First up, a drunken make-out with a work colleague on Friday night can lead to some cringeworthy moments on Monday morning. In this week’s first “Dear Breathers” inquiry, an anonymous viewer reveals that while she loves her job and the group of people — mainly guys — she works with, a drunken make-out has cost her the work relationships she treasured. The once-cordial group of male co-workers have exiled their female colleague without an explanation as to why. In case they haven’t heard, it takes two people to initiate a lip-lock.
Not up to the task of meeting new people in the office or, even worse, eating lunch alone and feeling isolated, the Breather asks Jackie and Claudia how to proceed at work without the hurt feelings. Also, the not-so-gentleman she made out with has a serious girlfriend, so this guy is most likely staying mum about the make-out to protect his relationship from his infidelity.
“There’s nothing worse than having a pit about something you did when you’re drunk,” admits Claudia. The struggles of singles in the workplace transcend, that’s for sure.
Co-host Jackie adds, “I totally understand why you’re freaking out.”
Going forward, the Oshry sisters suggest, “if you feel uncomfortable on your team, you should tell someone.”
Above all else, value your worth, and rest assured that there are people in your office who can handle the maturity you need. “There are other people besides these loser boys,” Claudia encourages. “Focus on yourself, focus on your work, make friends in other departments.”
A final recommendation, option B, is to quit your job and spill the beans to his girlfriend on the way out the door.
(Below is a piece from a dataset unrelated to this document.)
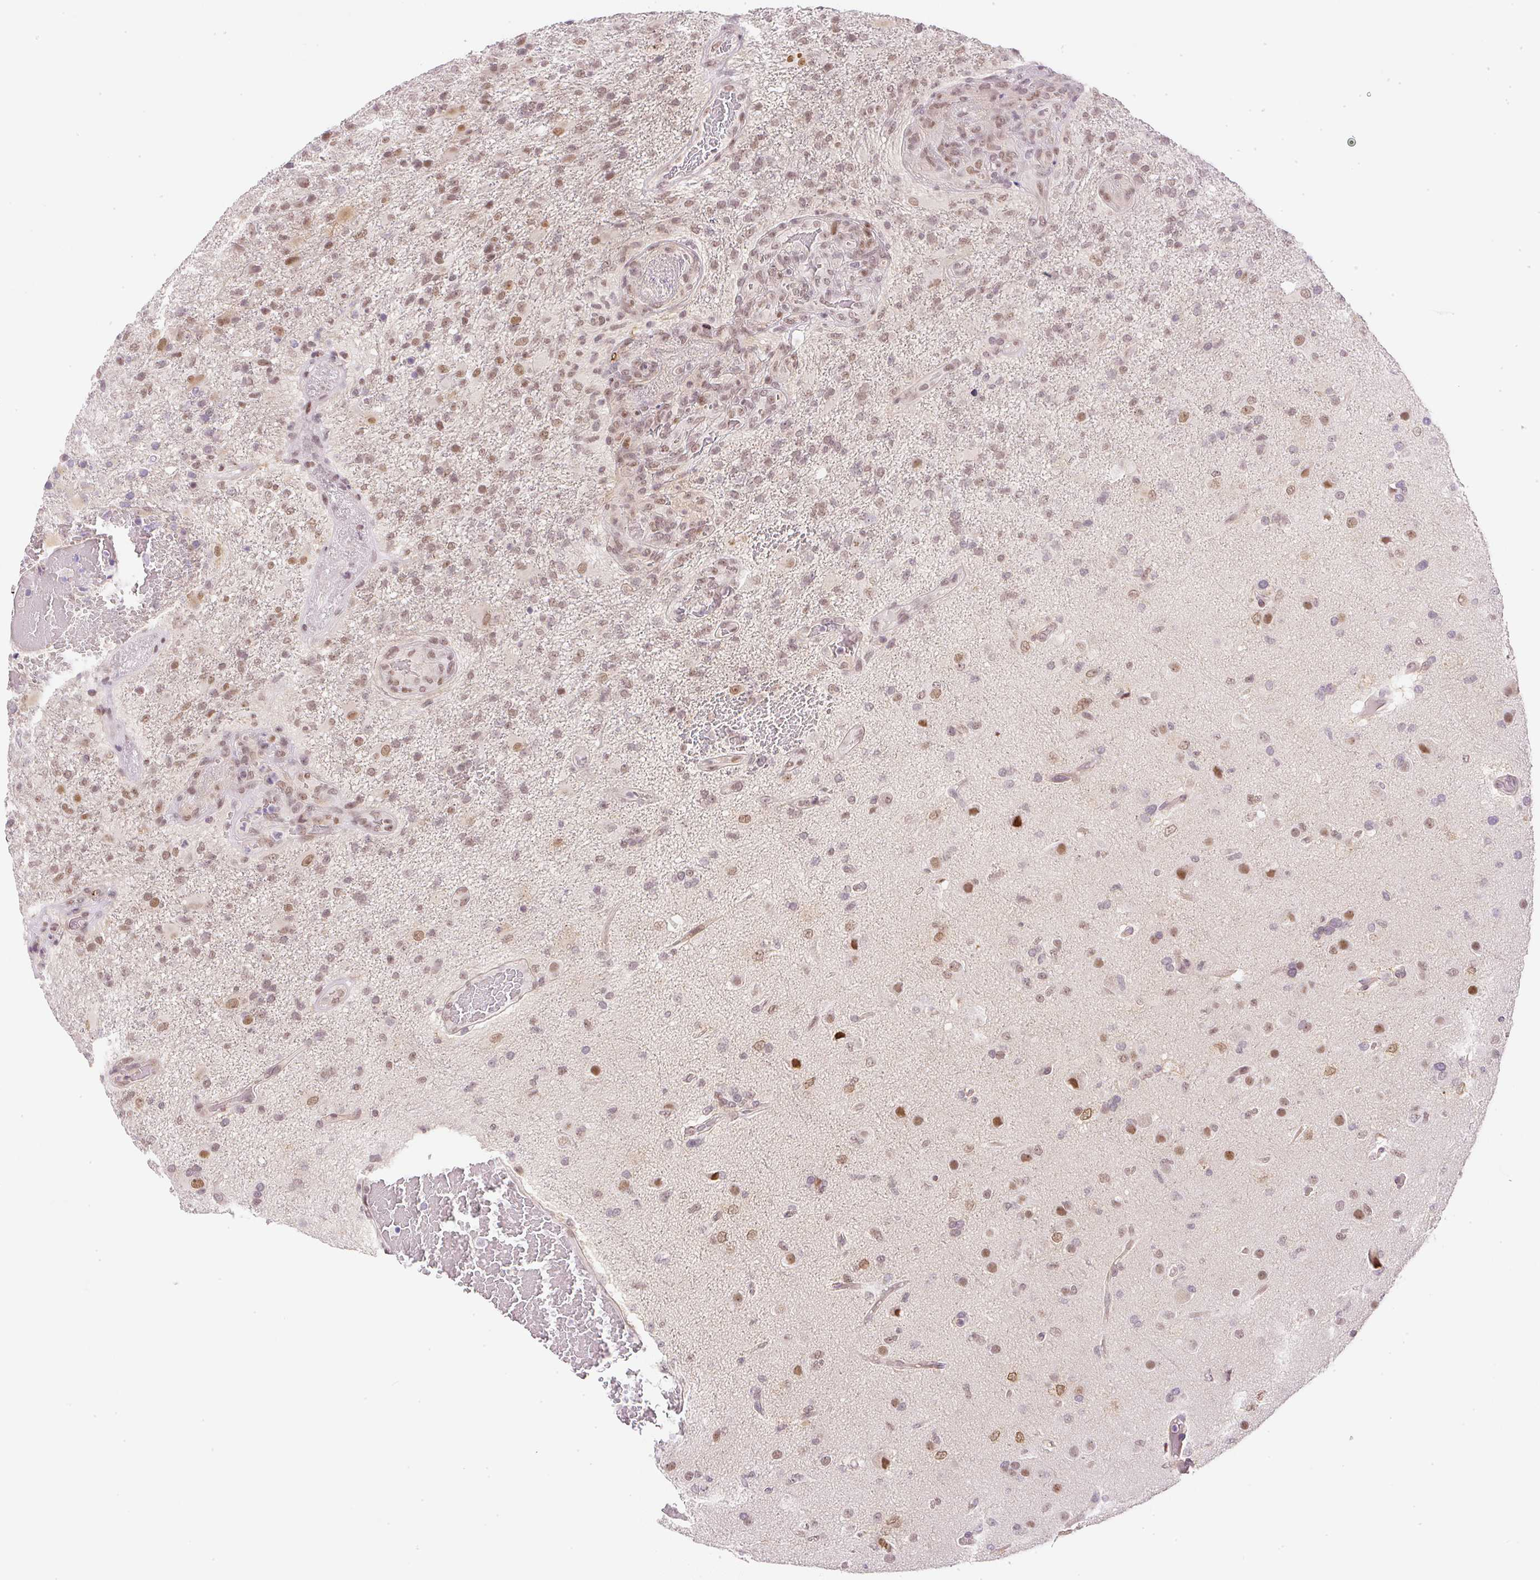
{"staining": {"intensity": "moderate", "quantity": ">75%", "location": "nuclear"}, "tissue": "glioma", "cell_type": "Tumor cells", "image_type": "cancer", "snomed": [{"axis": "morphology", "description": "Glioma, malignant, High grade"}, {"axis": "topography", "description": "Brain"}], "caption": "Protein expression analysis of glioma displays moderate nuclear staining in approximately >75% of tumor cells.", "gene": "DPPA4", "patient": {"sex": "female", "age": 74}}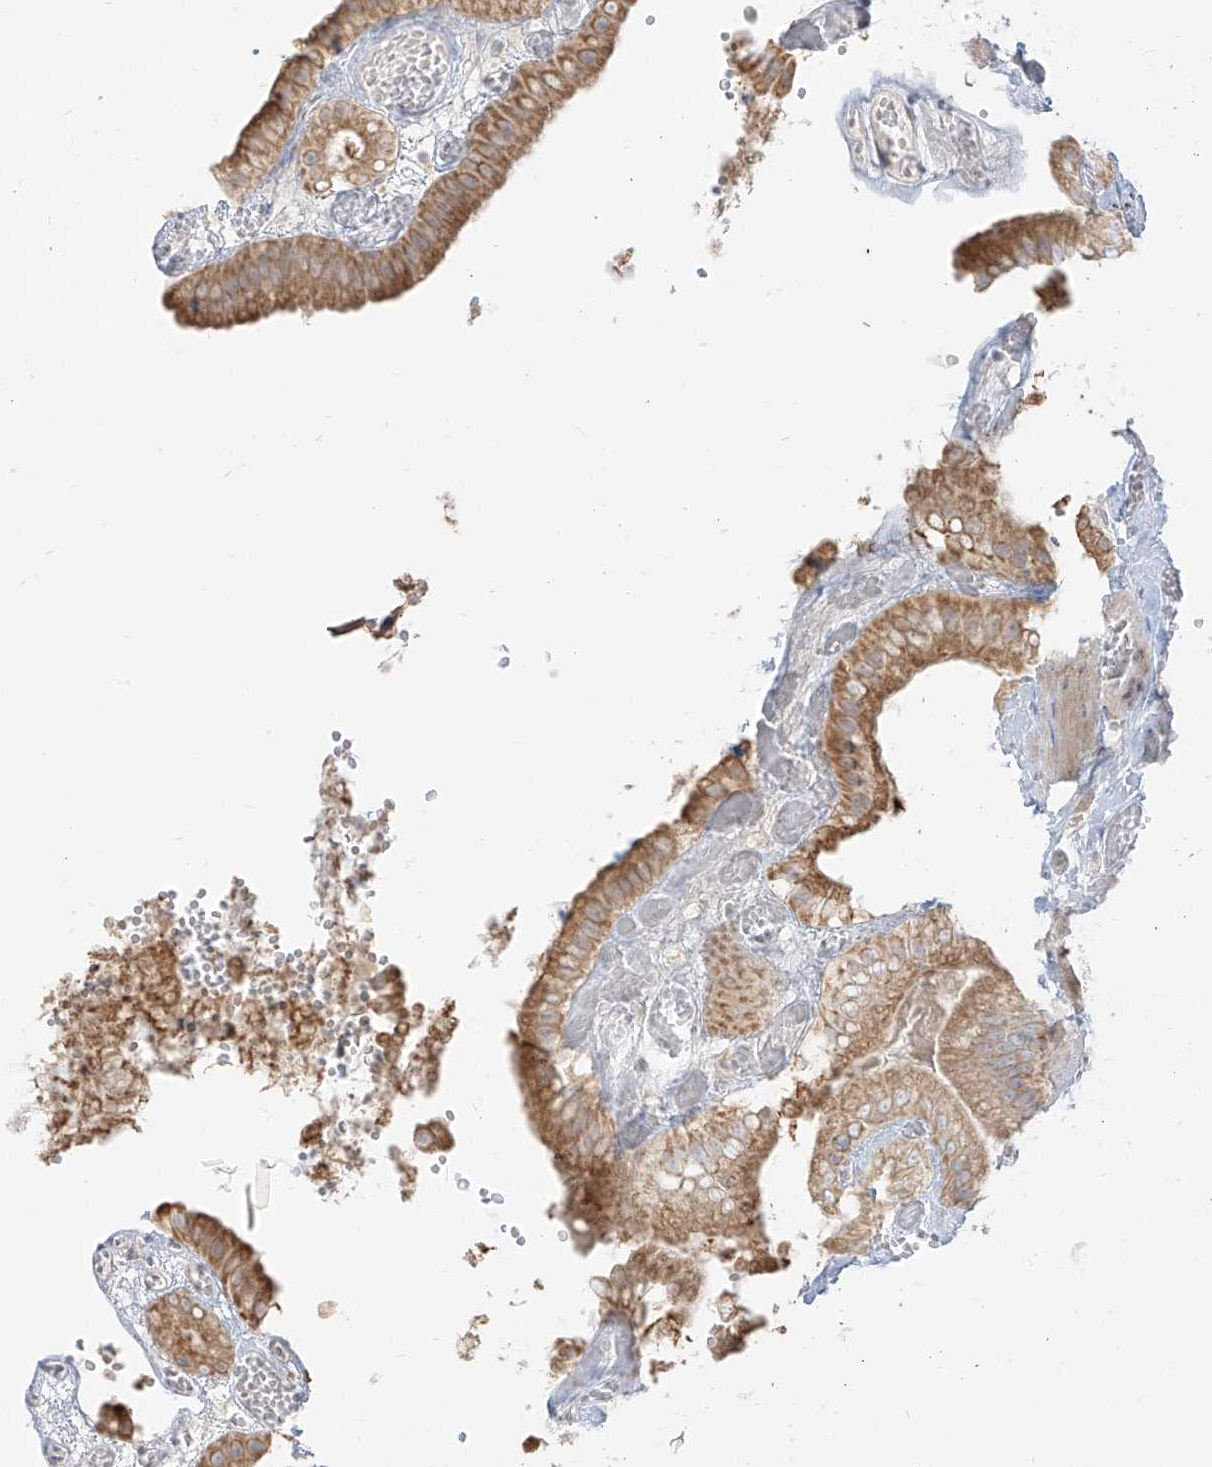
{"staining": {"intensity": "moderate", "quantity": ">75%", "location": "cytoplasmic/membranous"}, "tissue": "gallbladder", "cell_type": "Glandular cells", "image_type": "normal", "snomed": [{"axis": "morphology", "description": "Normal tissue, NOS"}, {"axis": "topography", "description": "Gallbladder"}], "caption": "Immunohistochemistry (IHC) (DAB (3,3'-diaminobenzidine)) staining of unremarkable gallbladder displays moderate cytoplasmic/membranous protein expression in approximately >75% of glandular cells.", "gene": "ZIM3", "patient": {"sex": "female", "age": 64}}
We repeat, you should only take this route upon resignation from your job if you’re sure that you will never see these people again. Making things more awkward might seem impossible, but it’s definitely not.
Next up, a Breather wants to move in with her soon-to-be-fiancé to save money and make their relationship easier, but his parents are very religious and will not support a wedding that is founded on premarital anything. Should the couple move in together and risk the wrath of his family, or white-lie their way to the wedding and pretend that they live apart?
“I definitely don’t think you should do it behind the parents’ back,” advises Claudia. “That’s a terrible way to start off the marriage.”
Instead, “one of you should get a really sh***y apartment, one of you should get a really nice apartment, and you can just spend all the time in the nice apartment,” recommends Claudia. “And then just get engaged. If you really are there, just do it and then you can live together.”
Jackie adds, “Also, a white lie isn’t a lie about where you live for two years. That’s a big lie.”
Starting the marriage off on a lie is a no-go. “Who wants to be on the outs with their family? Is it really worth it?”
All in all, get two places. You can always move in with each other, but it’s harder to move out.